▶ [What you have to do]
What you return must be the lines from the first one below through the one containing "41: (455, 16)", exactly and with pictures excluded.

Stored data:
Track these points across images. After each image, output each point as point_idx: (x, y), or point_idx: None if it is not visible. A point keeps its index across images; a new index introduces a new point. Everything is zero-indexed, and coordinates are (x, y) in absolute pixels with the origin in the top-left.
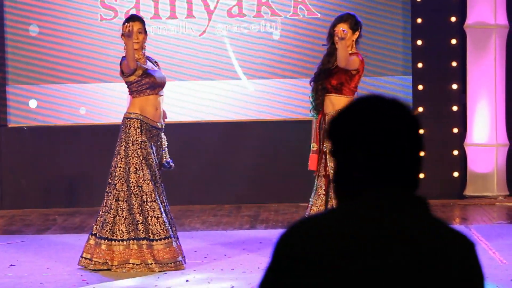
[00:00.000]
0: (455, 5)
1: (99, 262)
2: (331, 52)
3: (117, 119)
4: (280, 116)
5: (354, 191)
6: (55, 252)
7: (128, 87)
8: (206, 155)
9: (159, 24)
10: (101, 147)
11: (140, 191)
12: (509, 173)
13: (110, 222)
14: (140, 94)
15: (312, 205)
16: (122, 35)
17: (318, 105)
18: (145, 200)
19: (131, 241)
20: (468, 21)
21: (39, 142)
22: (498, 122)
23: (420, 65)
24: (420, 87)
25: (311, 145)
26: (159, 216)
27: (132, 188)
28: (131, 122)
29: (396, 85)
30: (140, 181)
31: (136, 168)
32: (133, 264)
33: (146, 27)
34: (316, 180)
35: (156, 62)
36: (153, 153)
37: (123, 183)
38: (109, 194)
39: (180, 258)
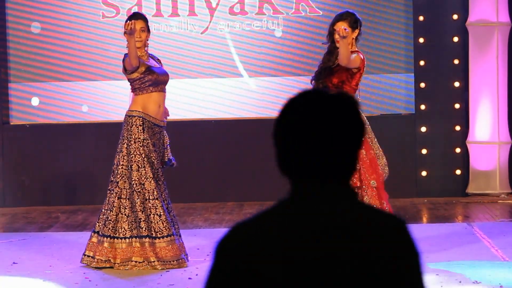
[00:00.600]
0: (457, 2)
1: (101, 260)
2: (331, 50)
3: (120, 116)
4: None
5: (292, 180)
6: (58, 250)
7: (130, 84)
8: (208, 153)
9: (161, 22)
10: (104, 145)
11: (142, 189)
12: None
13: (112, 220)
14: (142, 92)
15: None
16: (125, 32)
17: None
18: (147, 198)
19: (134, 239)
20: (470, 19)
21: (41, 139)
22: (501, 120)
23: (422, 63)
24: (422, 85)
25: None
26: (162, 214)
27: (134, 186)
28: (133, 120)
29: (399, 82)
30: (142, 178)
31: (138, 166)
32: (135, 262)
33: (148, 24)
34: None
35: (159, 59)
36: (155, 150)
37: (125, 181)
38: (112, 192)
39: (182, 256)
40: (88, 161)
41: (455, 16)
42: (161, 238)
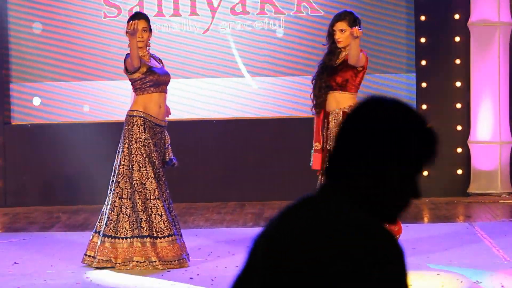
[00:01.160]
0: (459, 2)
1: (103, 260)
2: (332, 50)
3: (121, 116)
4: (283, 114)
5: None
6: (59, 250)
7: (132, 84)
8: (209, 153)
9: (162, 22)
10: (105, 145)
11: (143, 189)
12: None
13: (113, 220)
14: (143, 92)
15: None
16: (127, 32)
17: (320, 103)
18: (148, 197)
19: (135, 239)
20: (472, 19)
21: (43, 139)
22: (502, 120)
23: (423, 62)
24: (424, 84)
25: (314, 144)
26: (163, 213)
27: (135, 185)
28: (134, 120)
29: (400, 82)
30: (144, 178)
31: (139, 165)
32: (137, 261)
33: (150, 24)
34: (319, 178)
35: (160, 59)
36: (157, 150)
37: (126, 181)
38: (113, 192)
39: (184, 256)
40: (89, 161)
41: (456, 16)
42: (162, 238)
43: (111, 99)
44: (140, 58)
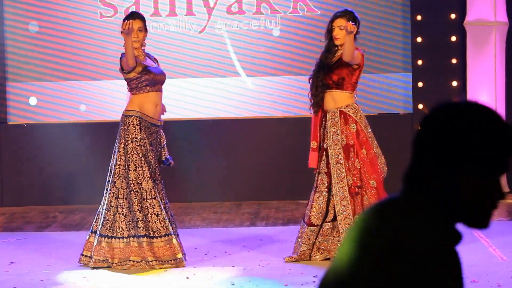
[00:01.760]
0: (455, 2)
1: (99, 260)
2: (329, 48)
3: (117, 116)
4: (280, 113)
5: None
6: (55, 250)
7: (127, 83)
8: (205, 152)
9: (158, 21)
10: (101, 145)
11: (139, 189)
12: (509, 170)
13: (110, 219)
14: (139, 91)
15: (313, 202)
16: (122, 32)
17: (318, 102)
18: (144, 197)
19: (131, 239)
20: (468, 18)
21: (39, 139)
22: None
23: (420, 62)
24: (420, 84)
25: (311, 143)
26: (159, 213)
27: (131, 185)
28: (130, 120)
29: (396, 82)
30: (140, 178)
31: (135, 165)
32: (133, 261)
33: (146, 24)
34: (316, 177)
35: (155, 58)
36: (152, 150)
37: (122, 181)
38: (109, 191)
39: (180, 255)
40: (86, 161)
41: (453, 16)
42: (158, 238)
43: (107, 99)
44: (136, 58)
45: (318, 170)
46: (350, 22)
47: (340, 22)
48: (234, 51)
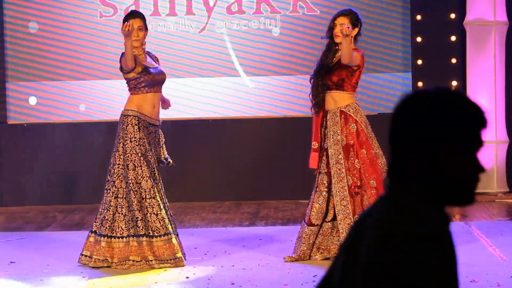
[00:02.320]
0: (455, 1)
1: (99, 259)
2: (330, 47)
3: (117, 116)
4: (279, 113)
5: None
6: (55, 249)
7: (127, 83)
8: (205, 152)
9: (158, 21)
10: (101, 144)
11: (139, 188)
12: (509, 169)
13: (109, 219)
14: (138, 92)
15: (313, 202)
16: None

▶ [Response to the task]
Track these points across images. After each image, output each point as point_idx: (x, y), or point_idx: None if it is not visible. A point keeps its index across images; a new index introduces a new point. Everything is zero-indexed, and coordinates are (x, y) in absolute pixels with the origin in the top-left.
[00:00.000]
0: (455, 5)
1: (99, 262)
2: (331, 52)
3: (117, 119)
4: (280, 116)
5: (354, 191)
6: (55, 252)
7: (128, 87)
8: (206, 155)
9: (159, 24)
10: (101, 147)
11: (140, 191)
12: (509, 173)
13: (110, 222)
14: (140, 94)
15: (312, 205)
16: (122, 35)
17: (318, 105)
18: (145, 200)
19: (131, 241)
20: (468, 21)
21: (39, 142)
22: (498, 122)
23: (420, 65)
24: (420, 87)
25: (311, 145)
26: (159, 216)
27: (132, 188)
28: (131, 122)
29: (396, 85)
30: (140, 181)
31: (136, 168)
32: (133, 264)
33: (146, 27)
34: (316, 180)
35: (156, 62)
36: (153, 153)
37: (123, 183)
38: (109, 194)
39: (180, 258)
[00:00.600]
0: (457, 2)
1: (101, 260)
2: (331, 50)
3: (120, 116)
4: None
5: (292, 180)
6: (58, 250)
7: (130, 84)
8: (208, 153)
9: (161, 22)
10: (104, 145)
11: (142, 189)
12: None
13: (112, 220)
14: (142, 92)
15: None
16: (125, 32)
17: None
18: (147, 198)
19: (134, 239)
20: (470, 19)
21: (41, 139)
22: (501, 120)
23: (422, 63)
24: (422, 85)
25: None
26: (162, 214)
27: (134, 186)
28: (133, 120)
29: (399, 82)
30: (142, 178)
31: (138, 166)
32: (135, 262)
33: (148, 24)
34: None
35: (159, 59)
36: (155, 150)
37: (125, 181)
38: (112, 192)
39: (182, 256)
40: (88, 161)
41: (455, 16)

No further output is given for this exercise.